-- The problem --
Everything in the listing below needs restating exactly, apart from the pictures.

-- Data provided --
--------------------

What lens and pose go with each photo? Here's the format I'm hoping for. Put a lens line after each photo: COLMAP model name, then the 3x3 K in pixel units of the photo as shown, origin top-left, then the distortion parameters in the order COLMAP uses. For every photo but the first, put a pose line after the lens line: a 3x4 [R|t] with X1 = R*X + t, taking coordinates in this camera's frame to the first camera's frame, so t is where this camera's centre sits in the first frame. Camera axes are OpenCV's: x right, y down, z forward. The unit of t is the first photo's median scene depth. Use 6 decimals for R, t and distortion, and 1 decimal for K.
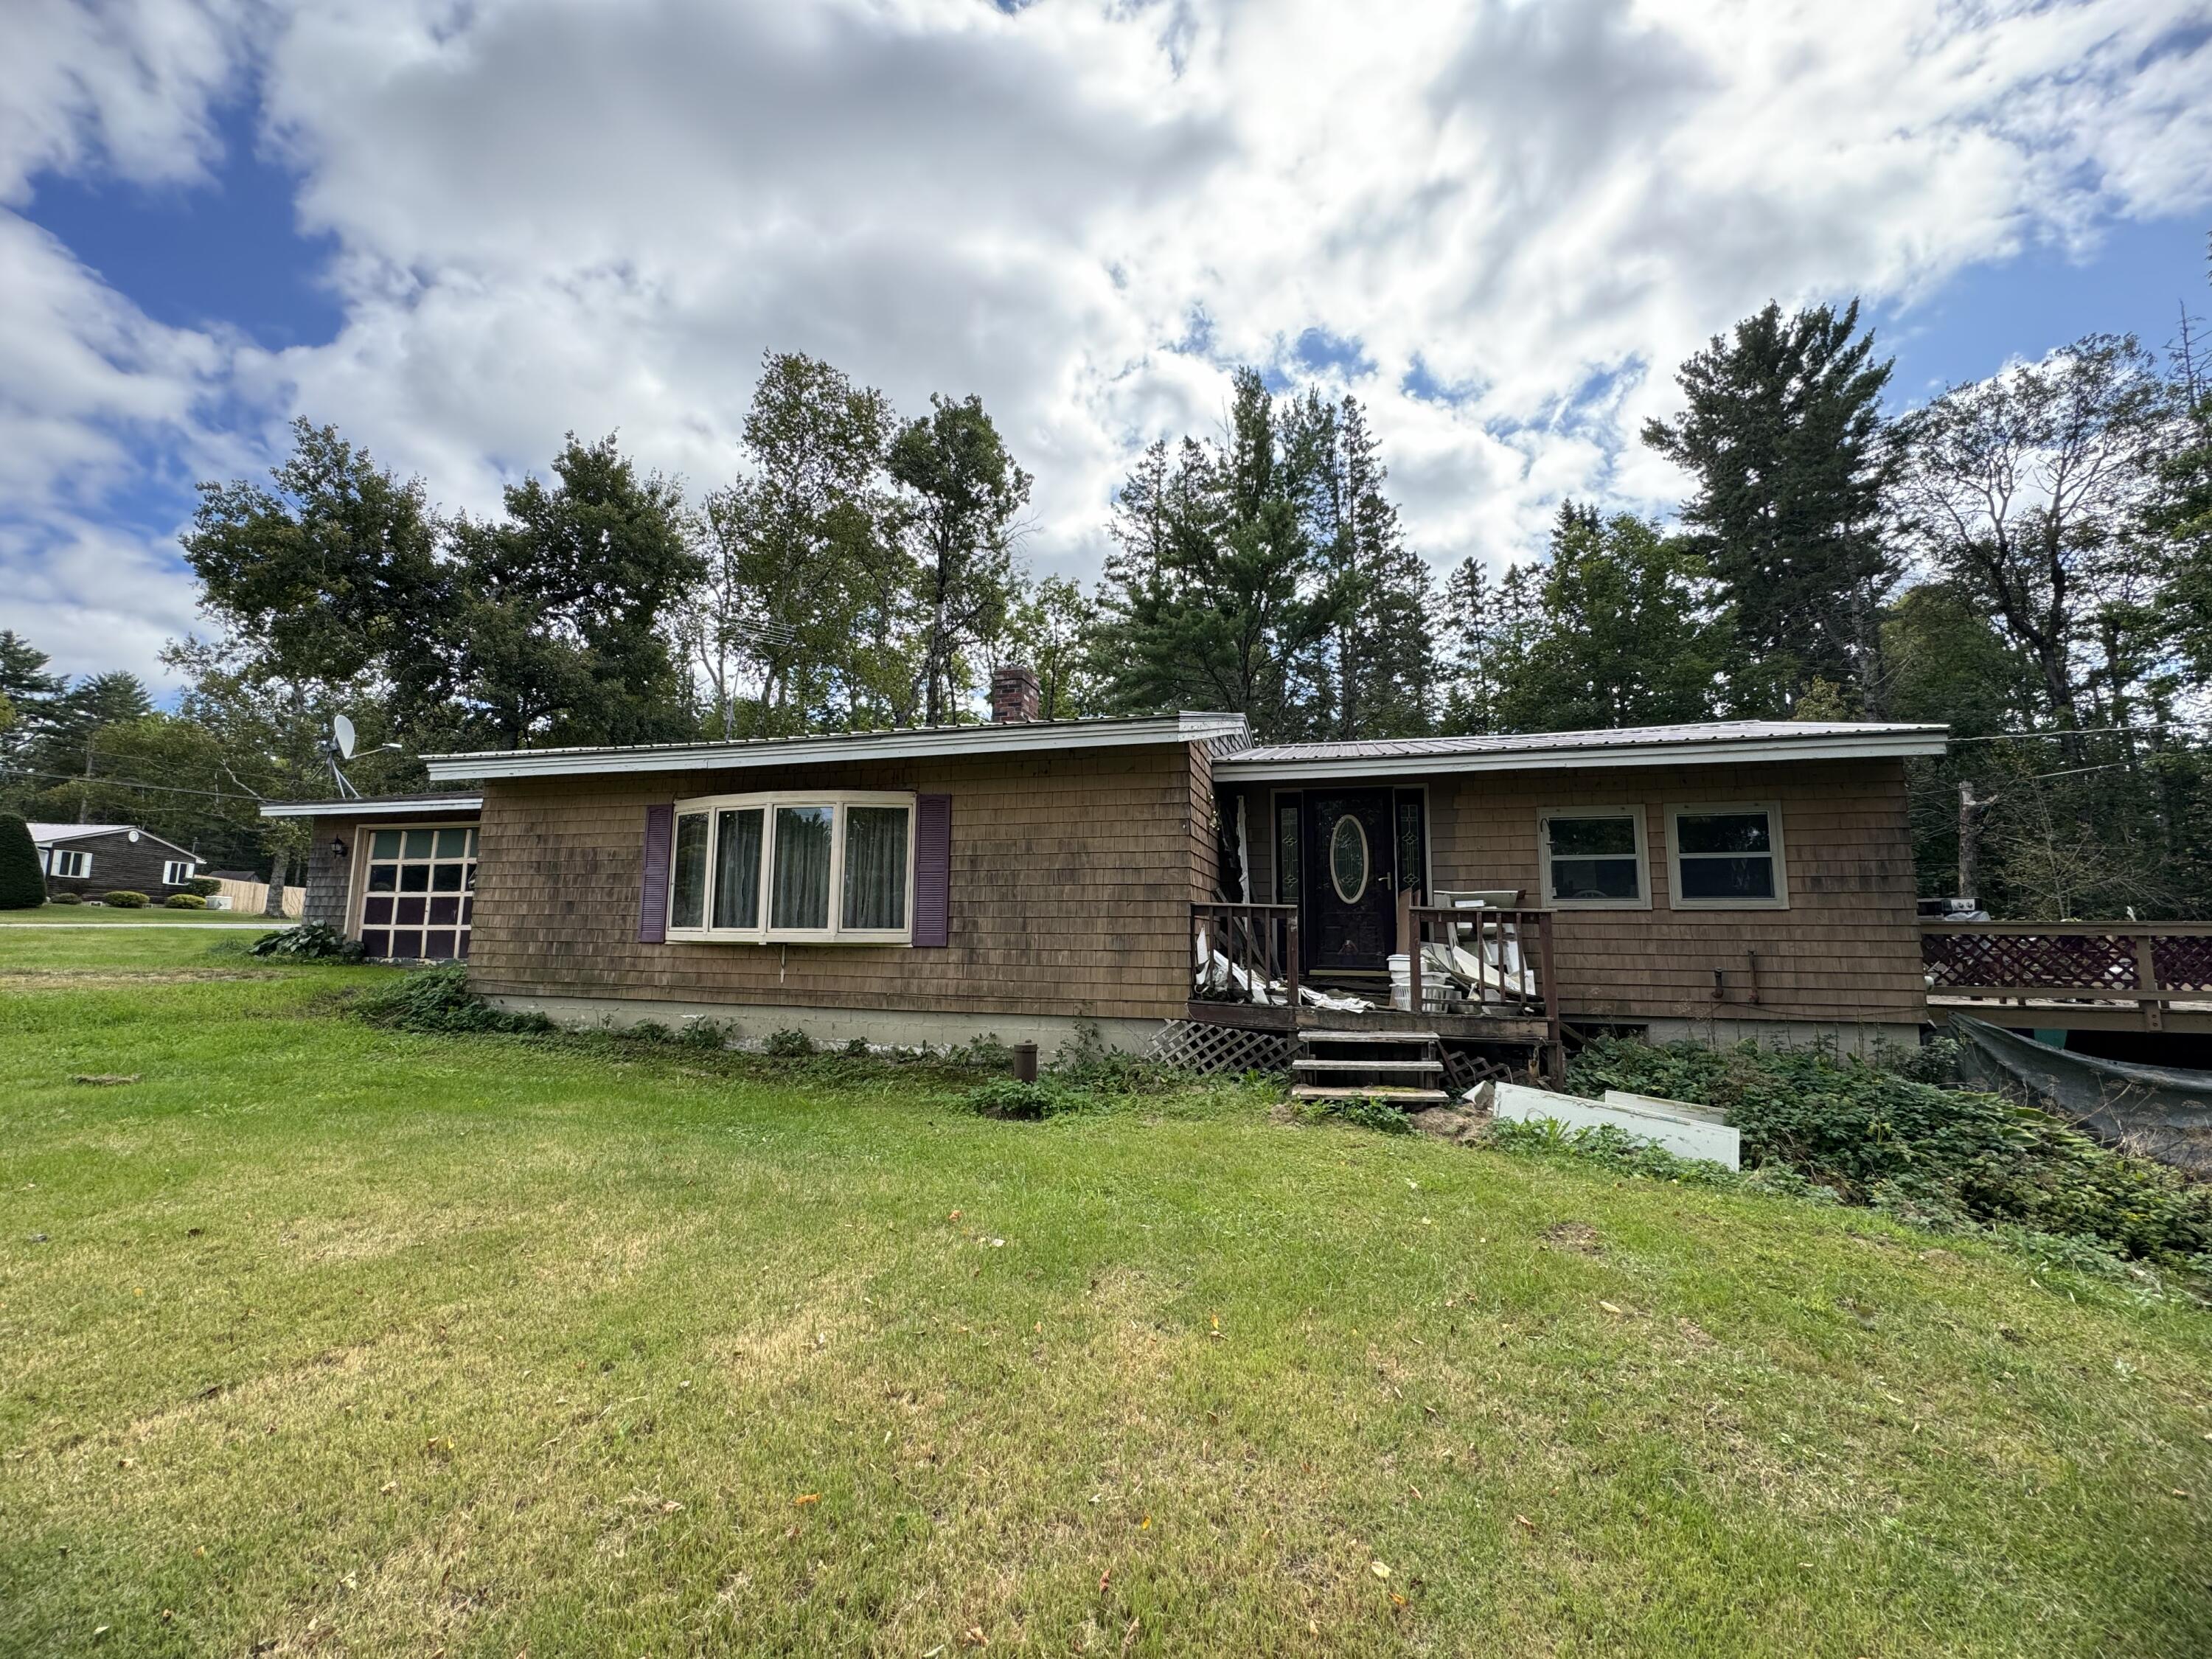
lens RADIAL K [[878.3, 0, 1106.0], [0, 878.3, 829.5], [0, 0, 1]] dist [-0.000785, -0.000029]
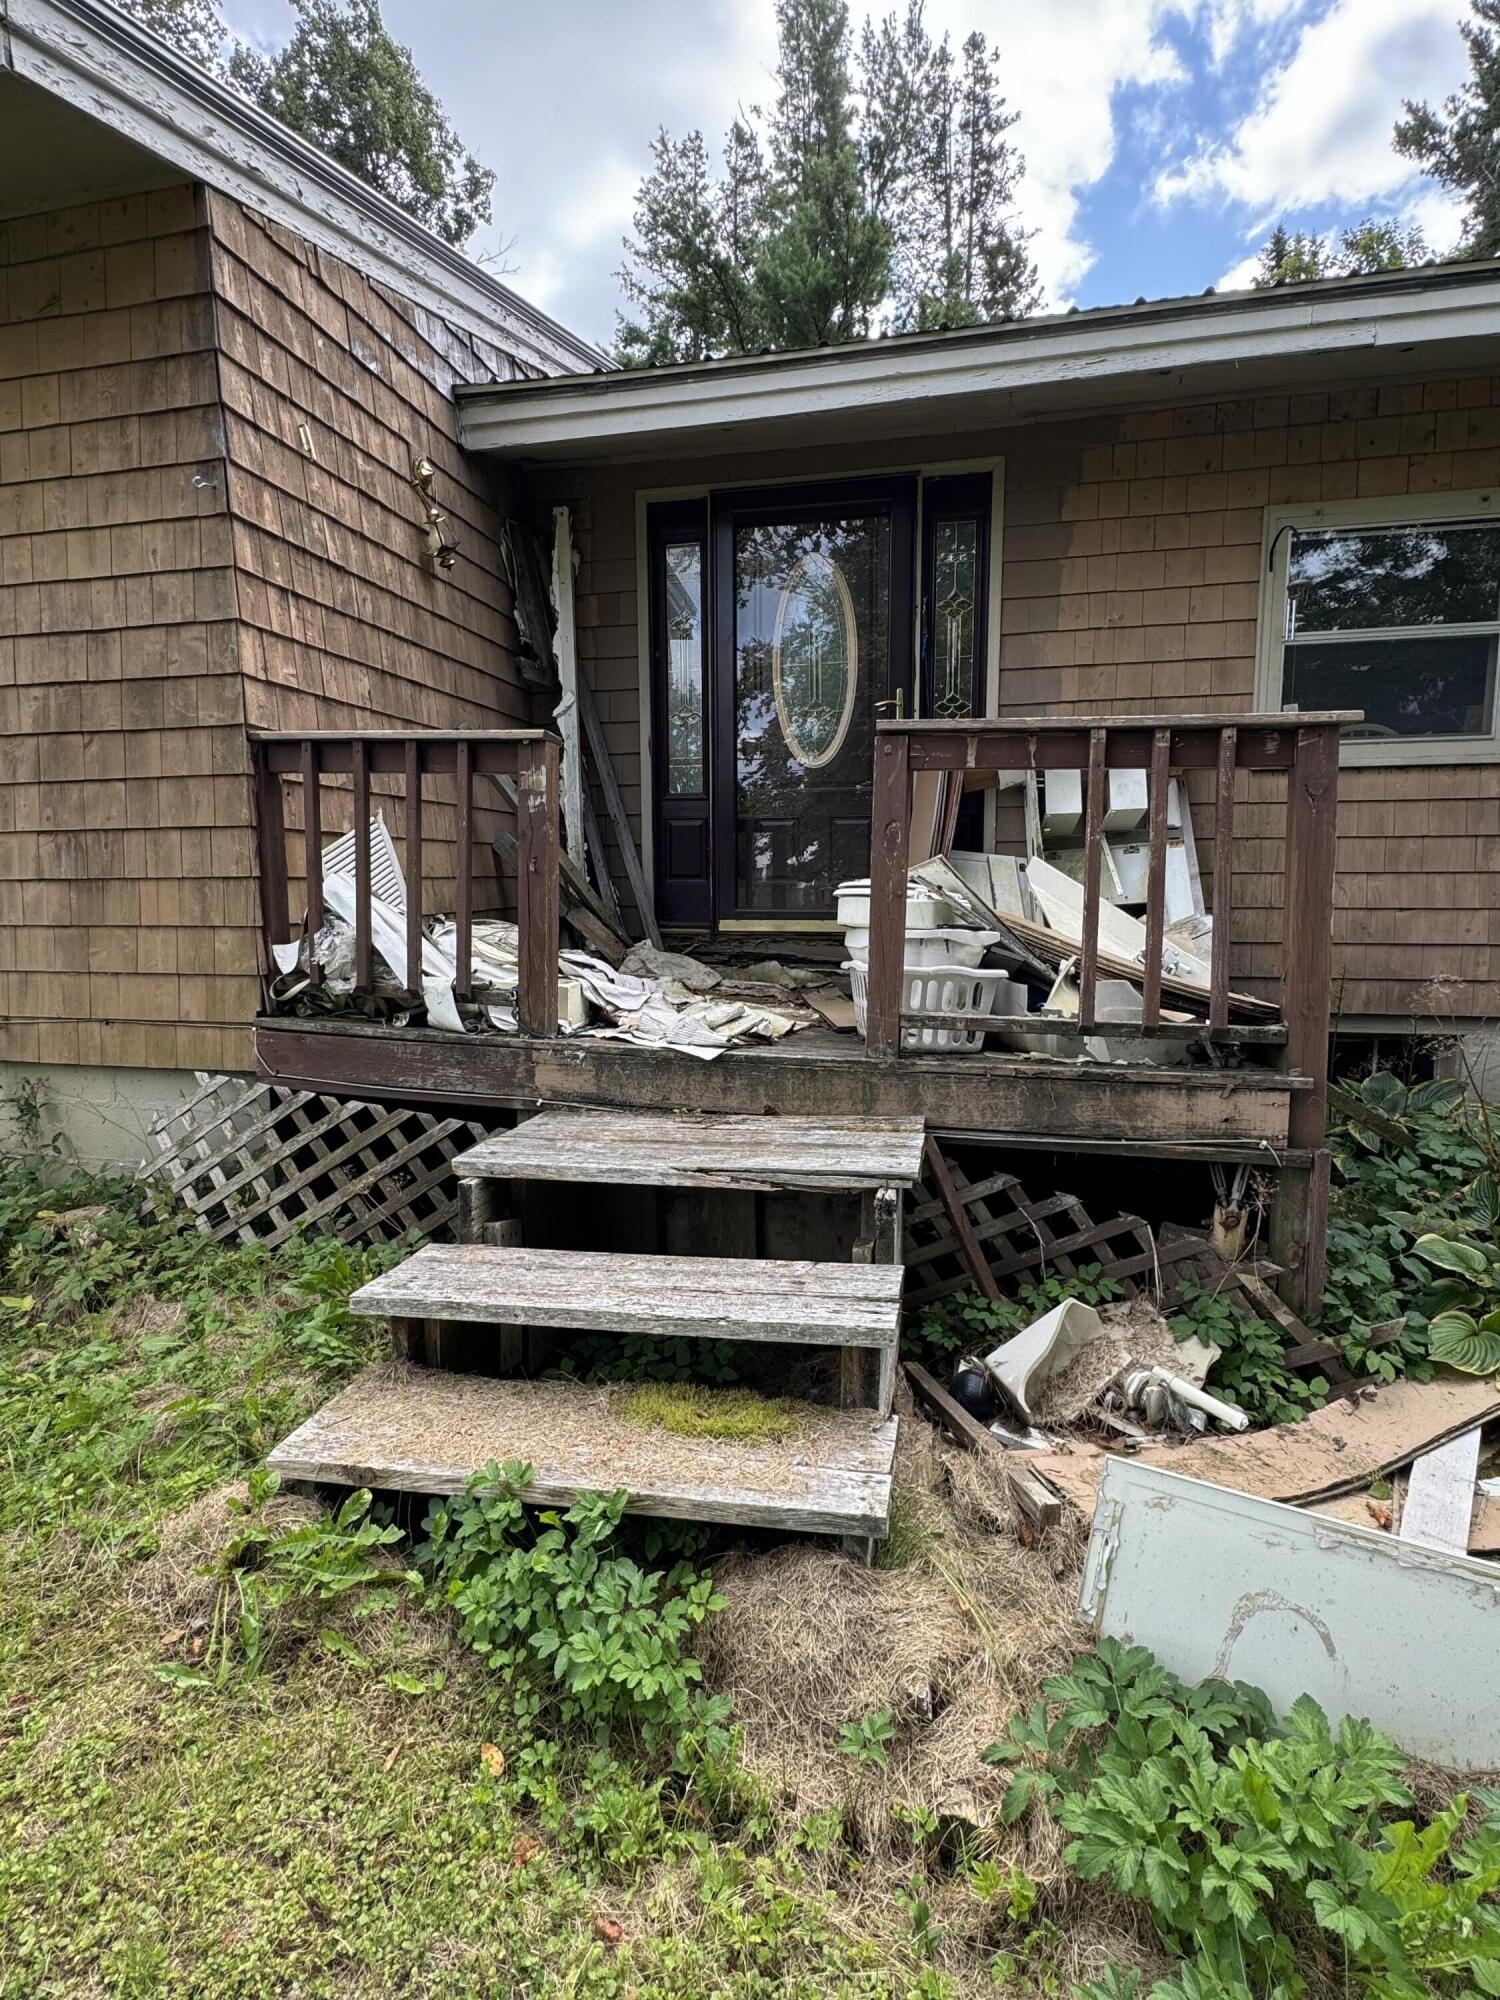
lens RADIAL K [[971.5, 0, 750.0], [0, 971.5, 1000.0], [0, 0, 1]] dist [-0.022266, 0.012916]
pose [[0.998670, -0.020602, 0.047256, 0.263677], [0.008330, 0.969119, 0.246452, 0.092167], [-0.050874, -0.245730, 0.968002, 0.606386]]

--------------------

-- Result for this exercise --
What lens and pose go with each photo? Here's the format I'm hoping for. Put a lens line after each photo: COLMAP model name, then the 3x3 K in pixel units of the photo as shown, origin top-left, then the distortion parameters in the order COLMAP uses. For every photo but the first, put a pose line after the lens line: a 3x4 [R|t] with X1 = R*X + t, taking coordinates in this camera's frame to the first camera's frame, so t is where this camera's centre sits in the first frame. Camera axes are OpenCV's: x right, y down, z forward. The unit of t is the first photo's median scene depth. Use 6 decimals for R, t and distortion, and 1 decimal for K.
lens RADIAL K [[878.3, 0, 1106.0], [0, 878.3, 829.5], [0, 0, 1]] dist [-0.000785, -0.000029]
lens RADIAL K [[971.5, 0, 750.0], [0, 971.5, 1000.0], [0, 0, 1]] dist [-0.022266, 0.012916]
pose [[0.998670, -0.020602, 0.047256, 0.263677], [0.008330, 0.969119, 0.246452, 0.092167], [-0.050874, -0.245730, 0.968002, 0.606386]]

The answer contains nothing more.